Steele awaits his final day in state government conflicted.
"I leave not with hesitancy, but certainly leaving claw marks on my desk," said Steele, whose last day is Jan. 12. "I don’t really want to step away from this thing, because we're really riding I think a historic moment in IT at the state. We finally have a governor that supports it and is willing to put administrative orders in front of us to help us be successful."
After years of misfires, Gov. Bill Walker signed Administrative Order 284 in April, which finally gave the state's technology office the authority to consolidate IT assets and personnel across state government. The second phase of that project is scheduled to begin in the summer of 2018, which is when Steele said he had originally planned to leave state government.
He's leaving a few months early because it will work out better for everyone this way, he said.
"It's a huge milestone, it's a huge phase, and I think doing a transition out with a new deputy at that time would be really tough on the organization. I think by getting somebody in there now, they have five, six months to ramp up and it will give Dan the chance to get the workings of the organization underneath him," Steele said.

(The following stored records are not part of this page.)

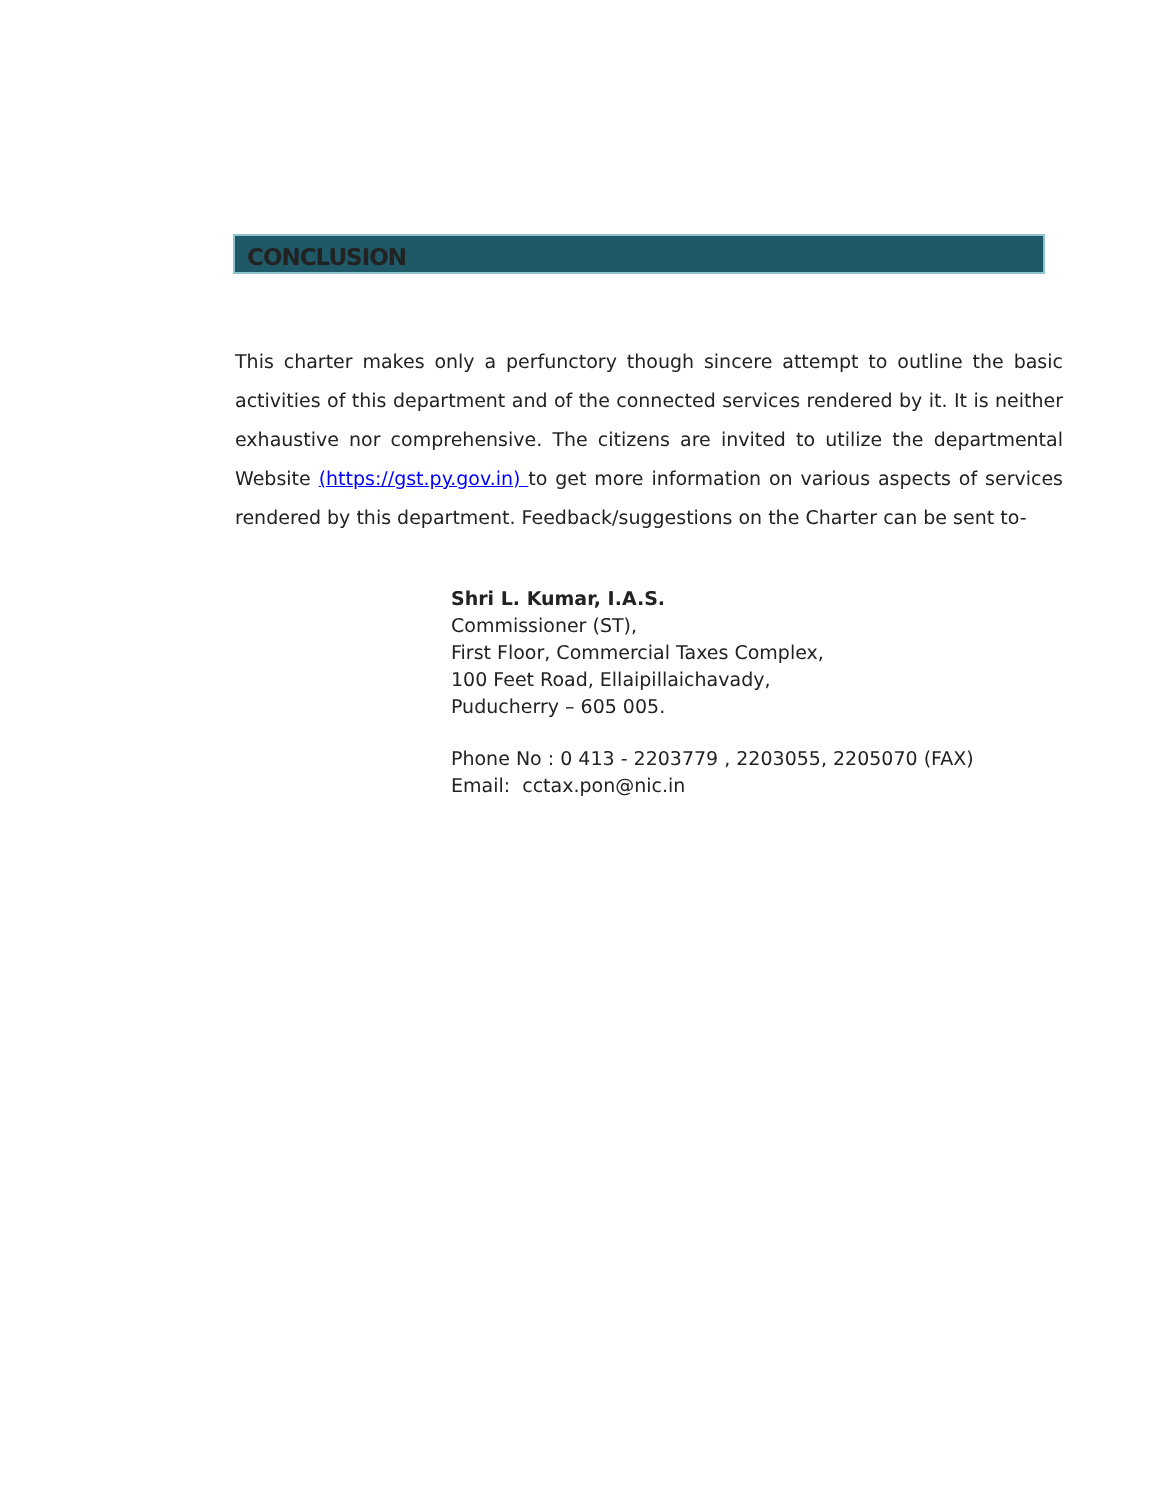CONCLUSION
This charter makes only a perfunctory though sincere attempt to outline the basic activities of this department and of the connected services rendered by it. It is neither exhaustive nor comprehensive. The citizens are invited to utilize the departmental Website (https://gst.py.gov.in) to get more information on various aspects of services rendered by this department. Feedback/suggestions on the Charter can be sent to-
Shri L. Kumar, I.A.S.
Commissioner (ST),
First Floor, Commercial Taxes Complex,
100 Feet Road, Ellaipillaichavady,
Puducherry – 605 005.
Phone No : 0 413 - 2203779 , 2203055, 2205070 (FAX)
Email: cctax.pon@nic.in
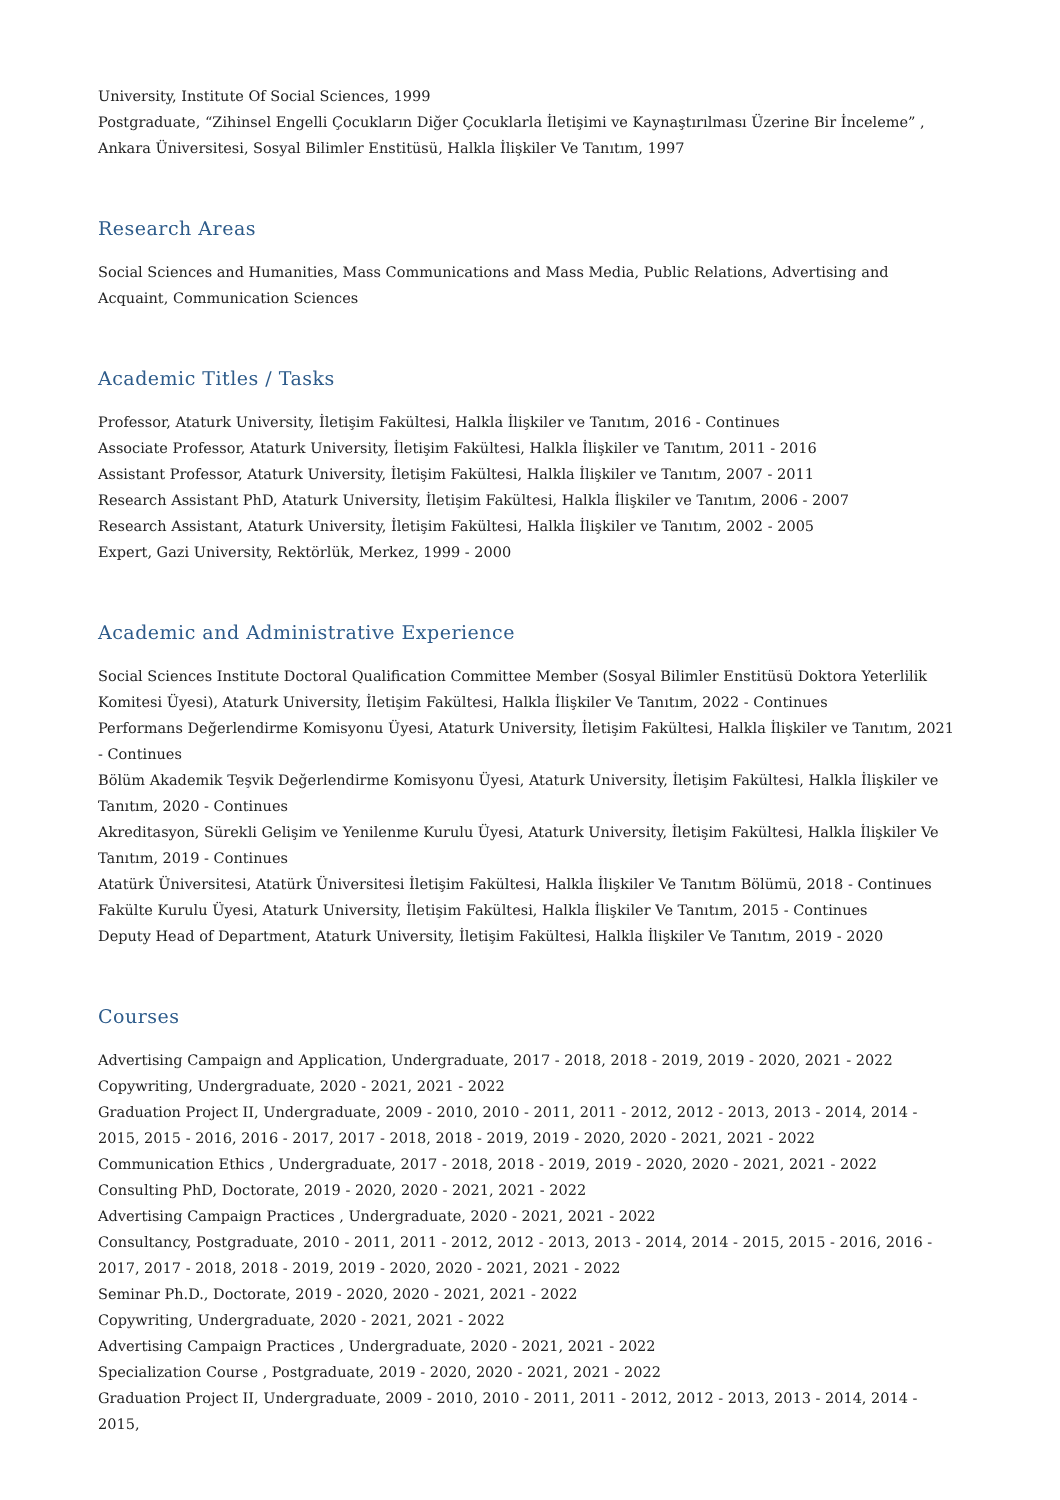University, Institute Of Social Sciences, 1999
Postgraduate, “Zihinsel Engelli Çocukların Diğer Çocuklarla İletişimi ve Kaynaştırılması Üzerine Bir İnceleme” , Ankara Üniversitesi, Sosyal Bilimler Enstitüsü, Halkla İlişkiler Ve Tanıtım, 1997
Research Areas
Social Sciences and Humanities, Mass Communications and Mass Media, Public Relations, Advertising and Acquaint, Communication Sciences
Academic Titles / Tasks
Professor, Ataturk University, İletişim Fakültesi, Halkla İlişkiler ve Tanıtım, 2016 - Continues
Associate Professor, Ataturk University, İletişim Fakültesi, Halkla İlişkiler ve Tanıtım, 2011 - 2016
Assistant Professor, Ataturk University, İletişim Fakültesi, Halkla İlişkiler ve Tanıtım, 2007 - 2011
Research Assistant PhD, Ataturk University, İletişim Fakültesi, Halkla İlişkiler ve Tanıtım, 2006 - 2007
Research Assistant, Ataturk University, İletişim Fakültesi, Halkla İlişkiler ve Tanıtım, 2002 - 2005
Expert, Gazi University, Rektörlük, Merkez, 1999 - 2000
Academic and Administrative Experience
Social Sciences Institute Doctoral Qualification Committee Member (Sosyal Bilimler Enstitüsü Doktora Yeterlilik Komitesi Üyesi), Ataturk University, İletişim Fakültesi, Halkla İlişkiler Ve Tanıtım, 2022 - Continues
Performans Değerlendirme Komisyonu Üyesi, Ataturk University, İletişim Fakültesi, Halkla İlişkiler ve Tanıtım, 2021 - Continues
Bölüm Akademik Teşvik Değerlendirme Komisyonu Üyesi, Ataturk University, İletişim Fakültesi, Halkla İlişkiler ve Tanıtım, 2020 - Continues
Akreditasyon, Sürekli Gelişim ve Yenilenme Kurulu Üyesi, Ataturk University, İletişim Fakültesi, Halkla İlişkiler Ve Tanıtım, 2019 - Continues
Atatürk Üniversitesi, Atatürk Üniversitesi İletişim Fakültesi, Halkla İlişkiler Ve Tanıtım Bölümü, 2018 - Continues
Fakülte Kurulu Üyesi, Ataturk University, İletişim Fakültesi, Halkla İlişkiler Ve Tanıtım, 2015 - Continues
Deputy Head of Department, Ataturk University, İletişim Fakültesi, Halkla İlişkiler Ve Tanıtım, 2019 - 2020
Courses
Advertising Campaign and Application, Undergraduate, 2017 - 2018, 2018 - 2019, 2019 - 2020, 2021 - 2022
Copywriting, Undergraduate, 2020 - 2021, 2021 - 2022
Graduation Project II, Undergraduate, 2009 - 2010, 2010 - 2011, 2011 - 2012, 2012 - 2013, 2013 - 2014, 2014 - 2015, 2015 - 2016, 2016 - 2017, 2017 - 2018, 2018 - 2019, 2019 - 2020, 2020 - 2021, 2021 - 2022
Communication Ethics , Undergraduate, 2017 - 2018, 2018 - 2019, 2019 - 2020, 2020 - 2021, 2021 - 2022
Consulting PhD, Doctorate, 2019 - 2020, 2020 - 2021, 2021 - 2022
Advertising Campaign Practices , Undergraduate, 2020 - 2021, 2021 - 2022
Consultancy, Postgraduate, 2010 - 2011, 2011 - 2012, 2012 - 2013, 2013 - 2014, 2014 - 2015, 2015 - 2016, 2016 - 2017, 2017 - 2018, 2018 - 2019, 2019 - 2020, 2020 - 2021, 2021 - 2022
Seminar Ph.D., Doctorate, 2019 - 2020, 2020 - 2021, 2021 - 2022
Copywriting, Undergraduate, 2020 - 2021, 2021 - 2022
Advertising Campaign Practices , Undergraduate, 2020 - 2021, 2021 - 2022
Specialization Course , Postgraduate, 2019 - 2020, 2020 - 2021, 2021 - 2022
Graduation Project II, Undergraduate, 2009 - 2010, 2010 - 2011, 2011 - 2012, 2012 - 2013, 2013 - 2014, 2014 - 2015,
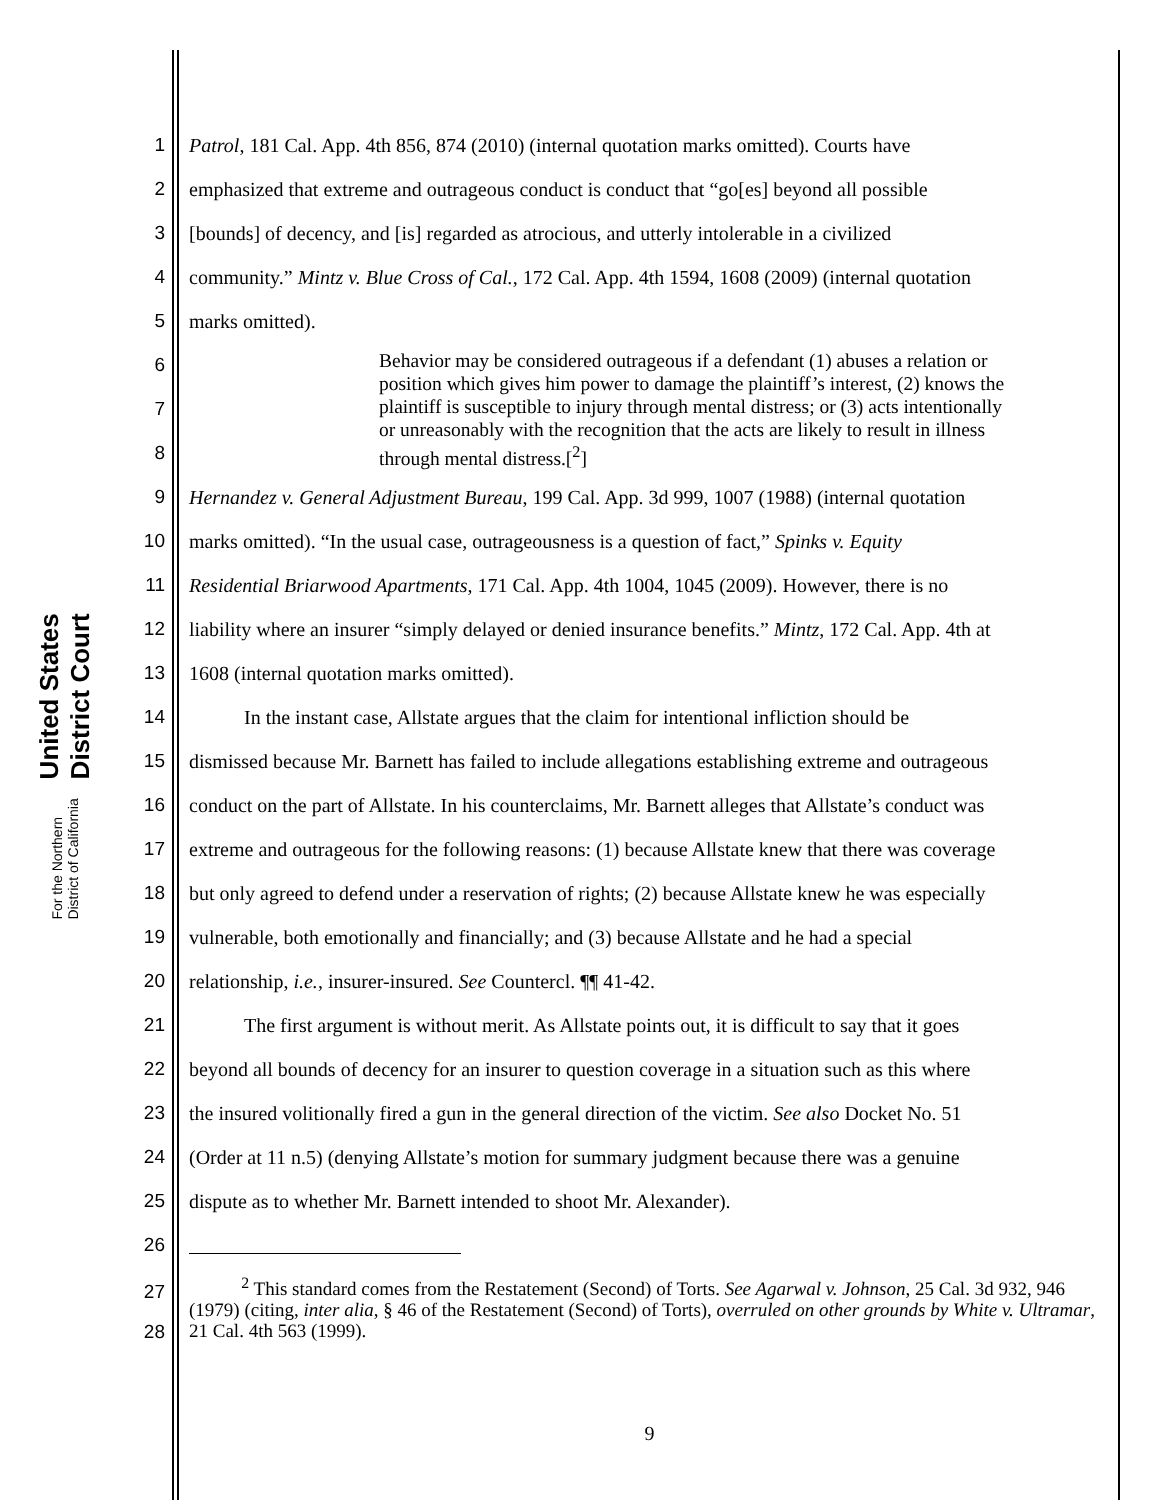United States District Court
For the Northern District of California
1 Patrol, 181 Cal. App. 4th 856, 874 (2010) (internal quotation marks omitted). Courts have
2 emphasized that extreme and outrageous conduct is conduct that “go[es] beyond all possible
3 [bounds] of decency, and [is] regarded as atrocious, and utterly intolerable in a civilized
4 community.” Mintz v. Blue Cross of Cal., 172 Cal. App. 4th 1594, 1608 (2009) (internal quotation
5 marks omitted).
6
7
8
Behavior may be considered outrageous if a defendant (1) abuses a relation or position which gives him power to damage the plaintiff’s interest, (2) knows the plaintiff is susceptible to injury through mental distress; or (3) acts intentionally or unreasonably with the recognition that the acts are likely to result in illness through mental distress.[<sup>2</sup>]
9 Hernandez v. General Adjustment Bureau, 199 Cal. App. 3d 999, 1007 (1988) (internal quotation
10 marks omitted). “In the usual case, outrageousness is a question of fact,” Spinks v. Equity
11 Residential Briarwood Apartments, 171 Cal. App. 4th 1004, 1045 (2009). However, there is no
12 liability where an insurer “simply delayed or denied insurance benefits.” Mintz, 172 Cal. App. 4th at
13 1608 (internal quotation marks omitted).
14 In the instant case, Allstate argues that the claim for intentional infliction should be
15 dismissed because Mr. Barnett has failed to include allegations establishing extreme and outrageous
16 conduct on the part of Allstate. In his counterclaims, Mr. Barnett alleges that Allstate’s conduct was
17 extreme and outrageous for the following reasons: (1) because Allstate knew that there was coverage
18 but only agreed to defend under a reservation of rights; (2) because Allstate knew he was especially
19 vulnerable, both emotionally and financially; and (3) because Allstate and he had a special
20 relationship, i.e., insurer-insured. See Countercl. ¶¶ 41-42.
21 The first argument is without merit. As Allstate points out, it is difficult to say that it goes
22 beyond all bounds of decency for an insurer to question coverage in a situation such as this where
23 the insured volitionally fired a gun in the general direction of the victim. See also Docket No. 51
24 (Order at 11 n.5) (denying Allstate’s motion for summary judgment because there was a genuine
25 dispute as to whether Mr. Barnett intended to shoot Mr. Alexander).
26
27
28 <sup>2</sup> This standard comes from the Restatement (Second) of Torts. See Agarwal v. Johnson, 25 Cal. 3d 932, 946 (1979) (citing, inter alia, § 46 of the Restatement (Second) of Torts), overruled on other grounds by White v. Ultramar, 21 Cal. 4th 563 (1999).
9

Though DeBartolo has been with the state since 2008, Steele said he may need some time to become accustomed to the IT organization — and an IT role instead of an administrative one — as the Office of Information Technology (OIT) heads toward what is often the trickiest part of any consolidation.
Phase one of the state's IT consolidation was to gather all of what Steele calls "commodity IT," generic assets that can be shared and scaled across the entirety of state government — things like email service or desktop support services. OIT has divided those assets into five categories — like cybersecurity and customer service — and assigned a chief technology officer to lead each. Phase two, which begins in summer 2018, is to sort out what to do with "line-of-business IT," all of the assets and personnel that serve purposes unique to their businesses.
"They hold the crown jewels of IT for each executive branch agency, so there's a lot of nervousness, I guess is the word I would use, to describe how some of these departments feel about consolidation," Steele said.
The governor's order gives OIT the power to do as it pleases when it comes to consolidation, but Steele said they plan to use a "light touch" in the second phase, not physically moving anyone out of their existing office, but are instead doing some shuffling of the government's organizational chart. Line-of-business employees will be placed under the CIO's office, but maintain a dotted line on the chart back to the agencies they serve.
"We could take a real hard-lined approach … and we're not doing that," Steele said.
The other reason he's leaving early, Steele said, is because the right job opened up for him in Alaska. Though not ready to share which company, Steele said the new position will allow him to remain in the state that he loves and in an executive IT position, a thing in short supply in Alaska. Even better, he said, it will also allow him to continue public service from afar, because the company he's joining is one that wants to be more proactive in how it works with state government.
When Steele was originally offered a job with the state, it was after having been brought in as a consultant to review several major IT contract renegotiations, he said. Steele remembered feeling "obligated" to take the role he was offered, but glad that he took it. The plan had always been to be a "single-tour" IT executive, he said, but now that it's time to leave, letting go of such a large and influential project is proving difficult.
"It's kind of bittersweet," Steele said.
Minor edits were made on Dec. 27, 2017 for clarity.